§ To-do item A:
Rewrite the paragraph of the pathpyG plotting passage that begins "Additionally, pathpyG offers the flexibility" as a short bulleted list that keeps its main facts.
§ To-do item B:
Reproduce, word for word, the stretch of the pathpyG plotting passage from "pp.plot(g,backend='matplotlib',layout='fr')" through "of data visualization.".

For example, pathpyG
includes support for sophisticated layout algorithms, such as the Fruchterman-Reingold algorithm for force-directed layouts. This can be activated using the "fr"
option, which applies a physics-based approach to arrange nodes and edges in a way that visually represents their relational dynamics. Such force-directed layouts are particularly useful for highlighting the underlying structure and relationships within the data.
pp.plot(g,backend='matplotlib',layout='fr')
<pathpyG.visualisations.network_plots.StaticNetworkPlot at 0x7f2b528eb550>
Additionally, pathpyG
offers the flexibility to incorporate custom layout algorithms. If you have developed your own method or have specific requirements for node positioning, you can directly provide the node coordinates to the visualization. This capability ensures that pathpyG
can cater to a wide range of visualization needs, from simple and automatic layouts to highly customized and complex arrangements, making it a versatile tool in the field of data visualization.
layout = {'a':[0,0],'b':[1,1],"c":[2,2]}
pp.plot(g,backend='matplotlib',layout=layout)
<pathpyG.visualisations.network_plots.StaticNetworkPlot at 0x7f2b52743af0>
Styling Your Plots¶
To enhance the effectiveness and appeal of our visualizations in pathpyG
, styling of our plots becomes a key aspect. The ability to style your plots is not just about aesthetic appeal; it is about effectively conveying more information through visual means. Depending on the type of plot you are working with, there are multiple styling options available to tailor your visualization to your specific needs. The fundamental principle here is that the styles applied to your plot should not be dependent on the data of your model. In other words, you should be able to present the same data in different styles, depending on the context or the information you wish to highlight. To facilitate this, styles are organized in dictionaries, which are then incorporated into the plot
function.

§ Data listing:
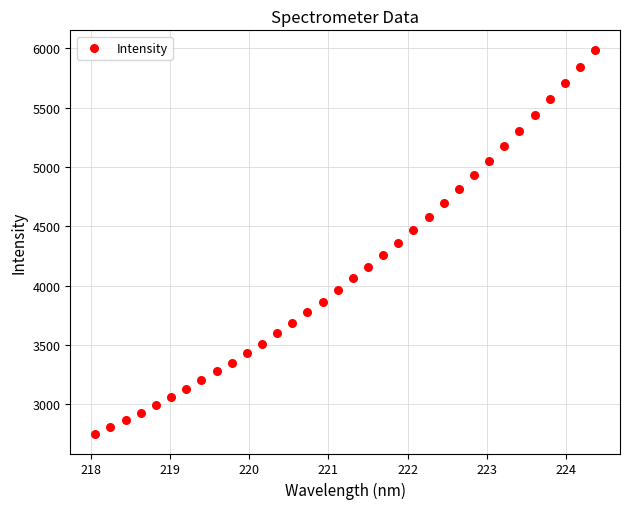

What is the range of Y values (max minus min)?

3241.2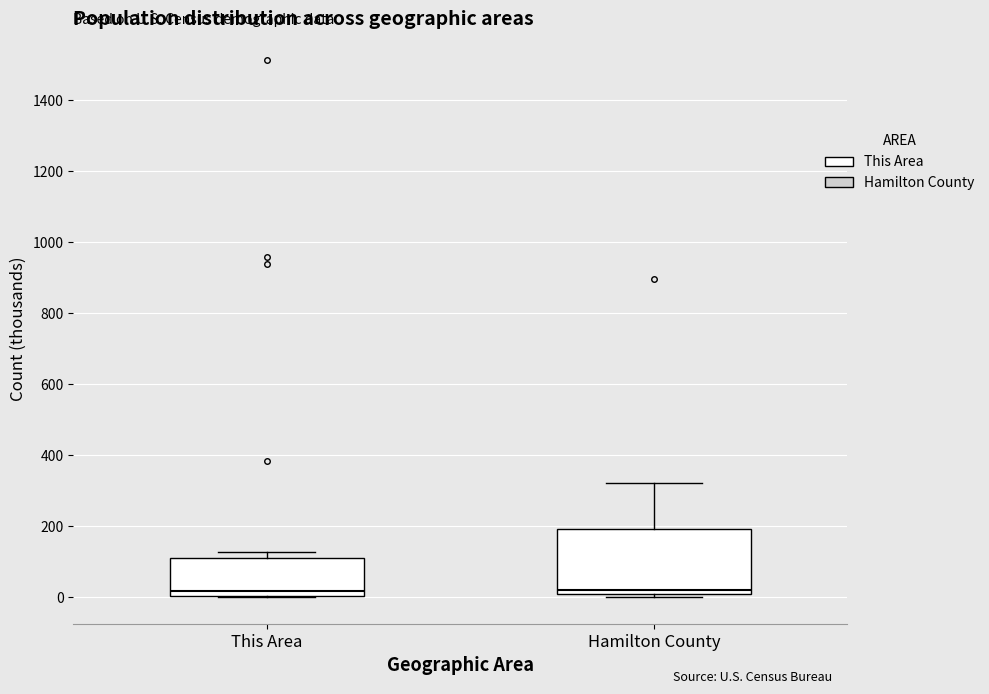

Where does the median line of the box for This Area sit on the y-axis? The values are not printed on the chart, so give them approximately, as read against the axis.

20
--
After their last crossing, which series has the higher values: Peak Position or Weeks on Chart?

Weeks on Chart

§ Exercise response A:
- pathpyG lets you use custom layout algorithms.
- If you have your own method or specific node-positioning requirements, you can pass node coordinates directly to the visualization.
- This covers needs ranging from simple automatic layouts to highly customized, complex arrangements, which makes pathpyG a versatile data visualization tool.

§ Exercise response B:
pp.plot(g,backend='matplotlib',layout='fr')
<pathpyG.visualisations.network_plots.StaticNetworkPlot at 0x7f2b528eb550>
Additionally, pathpyG
offers the flexibility to incorporate custom layout algorithms. If you have developed your own method or have specific requirements for node positioning, you can directly provide the node coordinates to the visualization. This capability ensures that pathpyG
can cater to a wide range of visualization needs, from simple and automatic layouts to highly customized and complex arrangements, making it a versatile tool in the field of data visualization.